Definition of Perspective
While reading a fiction or non-fiction book, readers see and experience the events and feelings about the characters through a certain point of view, which is called a perspective. A perspective is a literary tool, which serves a lens through which readers observe other characters, events and happenings. A writer may narrate the story from his perspective, or from character’s perspective. Its purpose is to make the voice of a writer distinctive from other writers.
Types of Perspective
First person perspective
First person perspective means writing from the perspective of the author. Such types of perspectives are mostly found in narratives and autobiographical writings. In these writings, the main character narrates his/her story and uses first person “I” and “we.” The readers see everything through this person’s eyes. For instance,
“It was times like these when I thought my father, who hated guns and had never been to any wars, was the bravest man who ever lived.”
(From Harper Lee’s novel To Kill a Mockingbird)
“I could not unlove him now, merely because I found that he had ceased to notice me.”
(From Charlotte Bronte’s novel Jane Eyre)
“I cannot but conclude that the Bulk of your Natives, to be the most pernicious Race of little odious Vermin that Nature ever suffered to crawl upon the Surface of the Earth.”
(From Jonathan Swift’s novel Gulliver’s Travels)
In these examples, the authors have used first person personal pronouns to express themselves. This perspective shows inner feelings and thinking of the individuals.
Second Person Perspective
It uses “you” perspective or a writer tells the story by using second person personal pronouns like “you or your.”
“You are a sculptor. You climb a great ladder; you pour grease all over a growing longleaf pine. Next, you build a hollow cylinder like a cofferdam around the entire pine, and grease its inside walls. You climb your ladder and spend the next week pouring wet plaster into the cofferdam… Now open the walls of the dam, split the plaster, saw down the tree, remove it, discard, and your intricate sculpture is ready: this is the shape of part of the air.”
(From Annie Dillard’s Pilgrim at Tinker Creek)
This expression is not very common in writing; however, here you can see how “you” perspective captures readers’ attention right from the beginning of the excerpt, giving an impression of a dialogue between the speaker and readers.
Third Person Perspective
The third person perspective uses “he, she, it and they.” It is a very common method of narration such as,
“It was a bright cold day in April, and the clocks were striking thirteen.”
(From George Orwell’s 1984)
“He is just what a young man ought to be,” said she, “sensible, good humored, lively; and I never saw such happy manners! — so much ease, with such perfect good breeding!
(From Jane Austen’s Pride and Prejudice)
“It was a dark and stormy night; the rain fell in torrents, except at occasional intervals, when it was checked by a violent gust of wind which swept up the streets.”
(From Edward George Bulwer-Lytton’s Paul Clifford)
In these instances, readers can only know what is happening but cannot know the feelings and thoughts of characters.
Third Person Perspective has three major types including:
- Third Person Objective – An impersonal recorder or neutral observer narrates the facts or details to the readers.
- Third Person Omniscient – In third person omniscient, a narrator reports the facts as well as interprets and relates the thoughts of a character.

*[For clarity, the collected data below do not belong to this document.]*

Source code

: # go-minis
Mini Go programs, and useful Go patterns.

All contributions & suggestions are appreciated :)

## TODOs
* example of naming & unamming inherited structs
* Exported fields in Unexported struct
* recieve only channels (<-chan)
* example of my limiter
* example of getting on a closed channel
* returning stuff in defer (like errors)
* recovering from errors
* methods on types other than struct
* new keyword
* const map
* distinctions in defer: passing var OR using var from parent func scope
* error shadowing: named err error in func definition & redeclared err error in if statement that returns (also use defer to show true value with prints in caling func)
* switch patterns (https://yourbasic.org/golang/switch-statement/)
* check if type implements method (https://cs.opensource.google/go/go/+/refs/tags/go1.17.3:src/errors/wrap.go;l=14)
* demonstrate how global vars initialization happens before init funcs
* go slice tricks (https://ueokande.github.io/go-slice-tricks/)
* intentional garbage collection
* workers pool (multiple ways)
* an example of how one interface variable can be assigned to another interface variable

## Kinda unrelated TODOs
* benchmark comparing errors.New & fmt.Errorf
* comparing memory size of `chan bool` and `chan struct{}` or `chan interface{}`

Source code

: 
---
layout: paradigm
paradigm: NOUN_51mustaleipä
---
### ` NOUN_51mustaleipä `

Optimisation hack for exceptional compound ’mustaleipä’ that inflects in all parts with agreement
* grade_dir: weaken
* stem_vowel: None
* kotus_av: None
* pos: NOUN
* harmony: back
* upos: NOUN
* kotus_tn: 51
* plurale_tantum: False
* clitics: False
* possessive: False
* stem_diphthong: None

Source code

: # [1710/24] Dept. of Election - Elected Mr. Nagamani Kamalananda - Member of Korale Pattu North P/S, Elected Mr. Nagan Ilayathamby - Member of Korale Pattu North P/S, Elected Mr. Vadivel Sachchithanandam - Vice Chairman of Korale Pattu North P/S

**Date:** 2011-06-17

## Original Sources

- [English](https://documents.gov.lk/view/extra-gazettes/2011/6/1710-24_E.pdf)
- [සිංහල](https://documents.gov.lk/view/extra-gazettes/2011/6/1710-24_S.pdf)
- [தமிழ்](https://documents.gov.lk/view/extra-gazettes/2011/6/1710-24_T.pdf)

It is a very popular technique of storytelling, such as George Eliot’s Middle March and E.B White’s Charlotte’s Web are good examples of third person omniscient.
- Third Person Limited – In this type of perspective, a narrator reports and interprets the facts and events from a single character’s perspective such as Katherine Mansfield has used the same perspective in her short story Miss Brill.
Function of Perspective
Perspective is the most important literary tool for writers. Choosing an effective perspective helps them find out a right voice for their narratives. When readers can identify with their narrators, they can get detailed information about everything. Perspective also adds dimension to the literary works. Furthermore, the writers often mix different viewpoints between alternating characters, scenes and events.